> **Exercise details**
Transcribe the entries exactly. Start at the top, stop after the line with "- Chave IndexNow", and omit every picture.
[Start of Attachment]
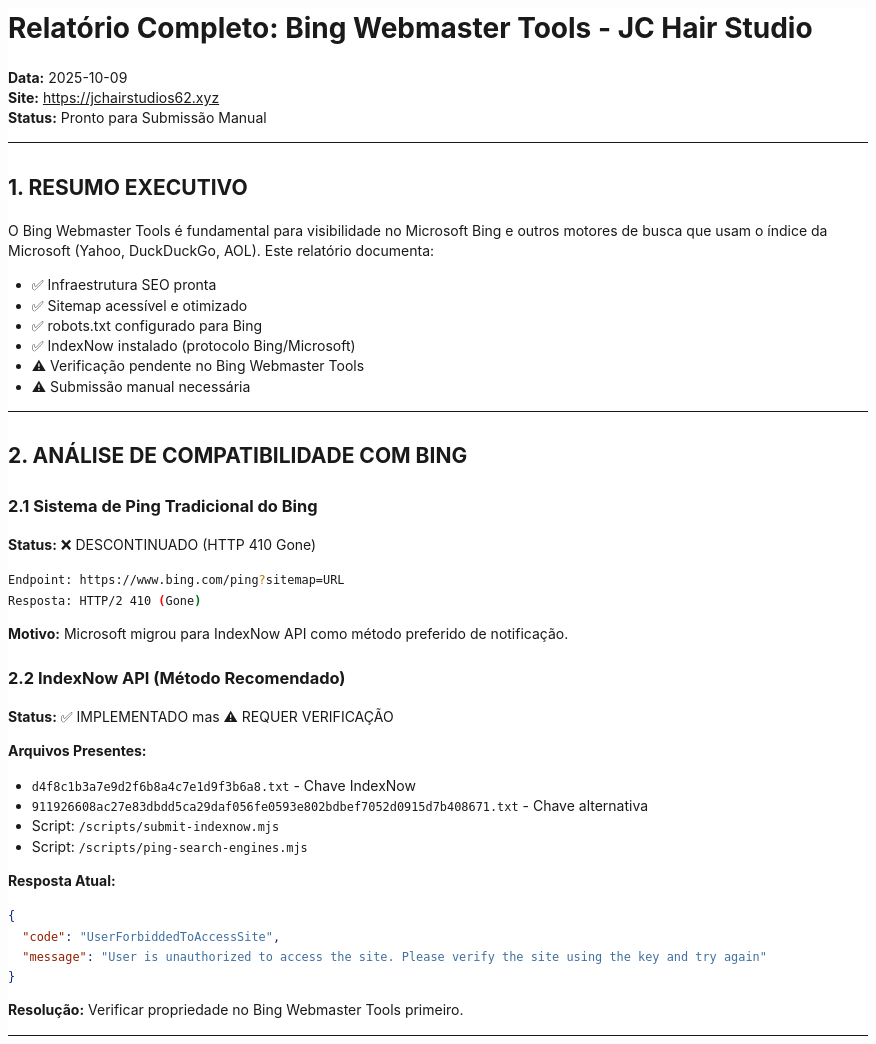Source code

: # Relatório Completo: Bing Webmaster Tools - JC Hair Studio

**Data:** 2025-10-09  
**Site:** https://jchairstudios62.xyz  
**Status:** Pronto para Submissão Manual

---

## 1. RESUMO EXECUTIVO

O Bing Webmaster Tools é fundamental para visibilidade no Microsoft Bing e outros motores de busca que usam o índice da Microsoft (Yahoo, DuckDuckGo, AOL). Este relatório documenta:

- ✅ Infraestrutura SEO pronta
- ✅ Sitemap acessível e otimizado
- ✅ robots.txt configurado para Bing
- ✅ IndexNow instalado (protocolo Bing/Microsoft)
- ⚠️ Verificação pendente no Bing Webmaster Tools
- ⚠️ Submissão manual necessária

---

## 2. ANÁLISE DE COMPATIBILIDADE COM BING

### 2.1 Sistema de Ping Tradicional do Bing
**Status:** ❌ DESCONTINUADO (HTTP 410 Gone)

```bash
Endpoint: https://www.bing.com/ping?sitemap=URL
Resposta: HTTP/2 410 (Gone)
```

**Motivo:** Microsoft migrou para IndexNow API como método preferido de notificação.

### 2.2 IndexNow API (Método Recomendado)
**Status:** ✅ IMPLEMENTADO mas ⚠️ REQUER VERIFICAÇÃO

**Arquivos Presentes:**
- `d4f8c1b3a7e9d2f6b8a4c7e1d9f3b6a8.txt` - Chave IndexNow
- `911926608ac27e83dbdd5ca29daf056fe0593e802bdbef7052d0915d7b408671.txt` - Chave alternativa
- Script: `/scripts/submit-indexnow.mjs`
- Script: `/scripts/ping-search-engines.mjs`

**Resposta Atual:**
```json
{
  "code": "UserForbiddedToAccessSite",
  "message": "User is unauthorized to access the site. Please verify the site using the key and try again"
}
```

**Resolução:** Verificar propriedade no Bing Webmaster Tools primeiro.

---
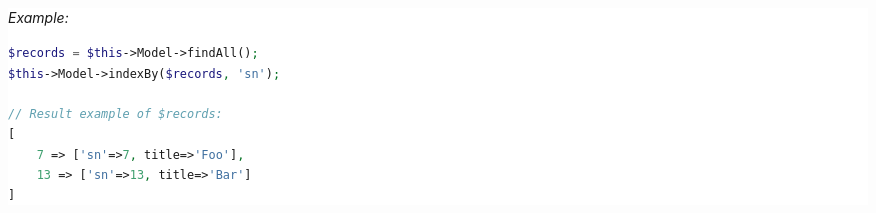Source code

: *Example:*
```php
$records = $this->Model->findAll();
$this->Model->indexBy($records, 'sn');

// Result example of $records:
[
    7 => ['sn'=>7, title=>'Foo'],
    13 => ['sn'=>13, title=>'Bar']
]
```

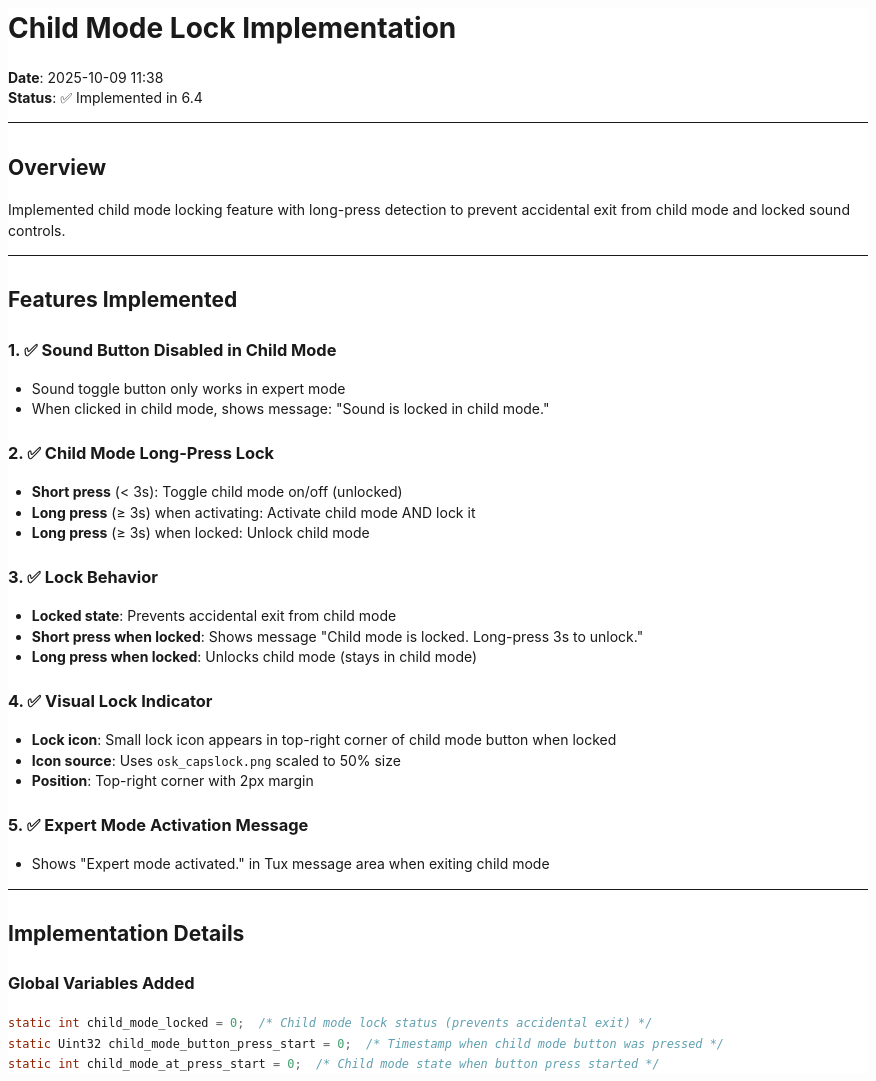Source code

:# Child Mode Lock Implementation

**Date**: 2025-10-09 11:38  
**Status**: ✅ Implemented in 6.4

---

## Overview

Implemented child mode locking feature with long-press detection to prevent accidental exit from child mode and locked sound controls.

---

## Features Implemented

### 1. ✅ Sound Button Disabled in Child Mode
- Sound toggle button only works in expert mode
- When clicked in child mode, shows message: "Sound is locked in child mode."

### 2. ✅ Child Mode Long-Press Lock
- **Short press** (< 3s): Toggle child mode on/off (unlocked)
- **Long press** (≥ 3s) when activating: Activate child mode AND lock it
- **Long press** (≥ 3s) when locked: Unlock child mode

### 3. ✅ Lock Behavior
- **Locked state**: Prevents accidental exit from child mode
- **Short press when locked**: Shows message "Child mode is locked. Long-press 3s to unlock."
- **Long press when locked**: Unlocks child mode (stays in child mode)

### 4. ✅ Visual Lock Indicator
- **Lock icon**: Small lock icon appears in top-right corner of child mode button when locked
- **Icon source**: Uses `osk_capslock.png` scaled to 50% size
- **Position**: Top-right corner with 2px margin

### 5. ✅ Expert Mode Activation Message
- Shows "Expert mode activated." in Tux message area when exiting child mode

---

## Implementation Details

### Global Variables Added
```c
static int child_mode_locked = 0;  /* Child mode lock status (prevents accidental exit) */
static Uint32 child_mode_button_press_start = 0;  /* Timestamp when child mode button was pressed */
static int child_mode_at_press_start = 0;  /* Child mode state when button press started */
```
[End of Attachment]
> **Your response**
Source code

: # Relatório Completo: Bing Webmaster Tools - JC Hair Studio

**Data:** 2025-10-09  
**Site:** https://jchairstudios62.xyz  
**Status:** Pronto para Submissão Manual

---

## 1. RESUMO EXECUTIVO

O Bing Webmaster Tools é fundamental para visibilidade no Microsoft Bing e outros motores de busca que usam o índice da Microsoft (Yahoo, DuckDuckGo, AOL). Este relatório documenta:

- ✅ Infraestrutura SEO pronta
- ✅ Sitemap acessível e otimizado
- ✅ robots.txt configurado para Bing
- ✅ IndexNow instalado (protocolo Bing/Microsoft)
- ⚠️ Verificação pendente no Bing Webmaster Tools
- ⚠️ Submissão manual necessária

---

## 2. ANÁLISE DE COMPATIBILIDADE COM BING

### 2.1 Sistema de Ping Tradicional do Bing
**Status:** ❌ DESCONTINUADO (HTTP 410 Gone)

```bash
Endpoint: https://www.bing.com/ping?sitemap=URL
Resposta: HTTP/2 410 (Gone)
```

**Motivo:** Microsoft migrou para IndexNow API como método preferido de notificação.

### 2.2 IndexNow API (Método Recomendado)
**Status:** ✅ IMPLEMENTADO mas ⚠️ REQUER VERIFICAÇÃO

**Arquivos Presentes:**
- `d4f8c1b3a7e9d2f6b8a4c7e1d9f3b6a8.txt` - Chave IndexNow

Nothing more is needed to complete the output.